PASSAGE FOR REVIEW section start

Supreme Court Rules in Favor of Church-Affiliated Hospitals in Church Plan Litigation
In a major victory for church-affiliated hospitals, the US Supreme Court overturned three appellate court rulings and decided unanimously that church-affiliated hospitals can maintain their pension plans as "church plans" exempt from the Employee Retirement Income Security Act of 1974, as amended (ERISA), regardless of whether a church actually established the plan. Impacted health systems, and especially their management, should evaluate how best to document and demonstrate their common religious bonds and convictions with the church.
In a major victory for church-affiliated hospitals, the US Supreme Court overturned three appellate court rulings and decided unanimously (Justice Neil Gorsuch did not participate in the decision) that church-affiliated hospitals can maintain their pension plans as "church plans" exempt from the Employee Retirement Income Security Act of 1974, as amended (ERISA), regardless of whether a church actually established the plan.
The Supreme Court granted certiorari to Advocate Health Care, et al. v. Stapleton, Maria, et al., St. Peter’s Healthcare, et al. v. Kaplan, Laurence and Dignity Health, et al. v. Rollins, Starla. The US Courts of Appeals for the Seventh, Third and Ninth Circuits, respectively, had ruled that while ERISA clearly provides that church-affiliated entities can maintain ERISA-exempt church plans, only a church could actually establish such plans. The hospitals in those cases, and other similar institutions throughout the country, had relied on decades-old Internal Revenue Service (IRS), US Department of Labor (DOL) and Pension Benefit Guaranty Corporation (PBGC) interpretations that church-affiliated hospitals could both establish and maintain such plans. Relying on those rulings, the hospitals believed themselves exempt from ERISA's funding requirements, which would allow them to fund their pension plans at levels below those permitted under ERISA.
Writing for the majority, Justice Elena Kagan applied a textual analysis of ERISA's church plan provisions to find that a pension plan maintained by a church-affiliated hospital need not have been established by that hospital to qualify as a church plan. Justice Kagan analyzed those statutory provisions as follows:
Premise 1: A plan established and maintained by a church is an exempt church plan.

PASSAGE FOR REVIEW section end

▸ **PROBLEM SET**:
**A)** Using the article on the church plan ruling, answer these:
(i) Which justice wrote for the majority?
(ii) Which justice did not take part in the decision?
(iii) Which circuit court of appeals had ruled in Dignity Health, et al. v. Rollins, Starla?
**B)** Rewrite the article on the church plan ruling from "Supreme Court Rules" up to and including "with the church.", putting "hospital networks" in place of "health systems".
**C)** Carry on the article on the church plan ruling from the point where it stops.
The listing that comes next plays no part in this work.

MATERIAL PROVIDED section start

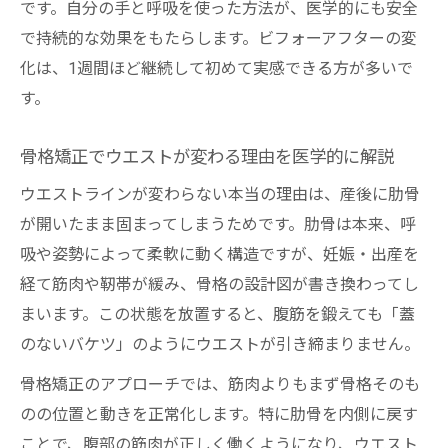
です。自分の手と呼吸を使った方法が、医学的にも安全
で持続的な効果をもたらします。ビフォーアフターの変
化は、1週間ほど継続して初めて実感できる方が多いで
す。
骨格矯正でウエストが変わる理由を医学的に解説
ウエストラインが変わらない本当の理由は、産後に肋骨
が開いたまま固まってしまうためです。肋骨は本来、呼
吸や姿勢によって柔軟に動く構造ですが、妊娠・出産を
経て筋肉や靭帯が緩み、骨格の設計図が書き換わってし
まいます。この状態を放置すると、腹筋を鍛えても「蓋
のないバケツ」のようにウエストが引き締まりません。
骨格矯正のアプローチでは、筋肉よりもまず骨格そのも
のの位置と動きを正常化します。特に肋骨を内側に戻す
ことで、腹部の筋肉が正しく働くようになり、ウエスト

MATERIAL PROVIDED section end

▸ **ANSWERS PER TASK**:
**A)**
(i) Justice Elena Kagan
(ii) Justice Neil Gorsuch
(iii) The US Court of Appeals for the Ninth Circuit

**B)**
Supreme Court Rules in Favor of Church-Affiliated Hospitals in Church Plan Litigation
In a major victory for church-affiliated hospitals, the US Supreme Court overturned three appellate court rulings and decided unanimously that church-affiliated hospitals can maintain their pension plans as "church plans" exempt from the Employee Retirement Income Security Act of 1974, as amended (ERISA), regardless of whether a church actually established the plan. Impacted hospital networks, and especially their management, should evaluate how best to document and demonstrate their common religious bonds and convictions with the church.

**C)**
Premise 2: A plan established and maintained by a church includes a plan maintained by a principal-purpose organization (i.e., an organization whose "principal purpose . . . is the administration or funding of a plan or program for the provision of retirement benefits . . . for the employees of a church . . . if such organization is controlled by or associated with a church or a convention or association of churches") per ERISA § 3(33)(C)(i).
Deduction: A plan maintained by a principal-purpose organization is an exempt church plan.
Premise 2 and the resulting Deduction were the points which formed the basis of the controversy in the three circuit court cases.
The Court specifically did not opine on other church plan requirements, including:
Whether the hospital system maintaining the plan maintains a sufficient nexus with a church (i.e., shares common religious bonds and convictions with that church); and
Whether each hospital system's benefits committee is a "principal purpose" organization.
Though the Supreme Court's decision is unquestionably a positive result for health systems, health systems remain vulnerable. Health systems maintaining a church plan must still demonstrate (1) that they maintain a sufficient nexus with the church and (2) that their benefits committees are "principal purpose organizations." Impacted health systems, and especially their management, should evaluate how best to document and demonstrate their common religious bonds and convictions with the church.
Because church plans are exempt from ERISA, they are also exempt from ERISA's provisions preempting state laws, meaning that plan sponsors may be exposed to claims made under state law. Given the media scrutiny and heightened awareness surrounding this matter, it is possible that some states may evaluate their statutes to determine if specific causes of action might be warranted to address participant concerns in this area.